» **TASK GOAL**
Extract from the data below every line that contains the string "Client", treating uppercase and lowercase letters as distinct.

» **RECORDS SHOWN**
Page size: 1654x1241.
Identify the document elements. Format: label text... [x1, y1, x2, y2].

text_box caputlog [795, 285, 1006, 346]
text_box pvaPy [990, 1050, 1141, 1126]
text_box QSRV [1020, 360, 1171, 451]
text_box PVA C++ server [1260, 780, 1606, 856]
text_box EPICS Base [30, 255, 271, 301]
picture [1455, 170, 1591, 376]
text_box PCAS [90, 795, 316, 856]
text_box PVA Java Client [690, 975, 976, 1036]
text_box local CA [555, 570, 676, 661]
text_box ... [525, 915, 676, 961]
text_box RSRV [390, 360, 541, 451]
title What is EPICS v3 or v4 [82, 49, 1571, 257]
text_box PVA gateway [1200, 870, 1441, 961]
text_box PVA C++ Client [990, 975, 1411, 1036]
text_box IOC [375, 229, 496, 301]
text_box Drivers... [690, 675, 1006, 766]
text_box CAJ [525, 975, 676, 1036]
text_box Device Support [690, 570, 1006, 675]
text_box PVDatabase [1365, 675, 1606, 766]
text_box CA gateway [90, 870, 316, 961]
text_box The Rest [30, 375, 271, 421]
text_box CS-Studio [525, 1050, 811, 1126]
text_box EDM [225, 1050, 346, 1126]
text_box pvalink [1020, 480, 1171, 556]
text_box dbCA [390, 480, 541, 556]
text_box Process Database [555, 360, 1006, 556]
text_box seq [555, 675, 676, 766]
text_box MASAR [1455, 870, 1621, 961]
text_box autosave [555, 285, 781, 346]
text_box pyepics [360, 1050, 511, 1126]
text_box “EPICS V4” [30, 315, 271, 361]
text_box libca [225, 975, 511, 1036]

» **RESULT**
text_box PVA Java Client [690, 975, 976, 1036]
text_box PVA C++ Client [990, 975, 1411, 1036]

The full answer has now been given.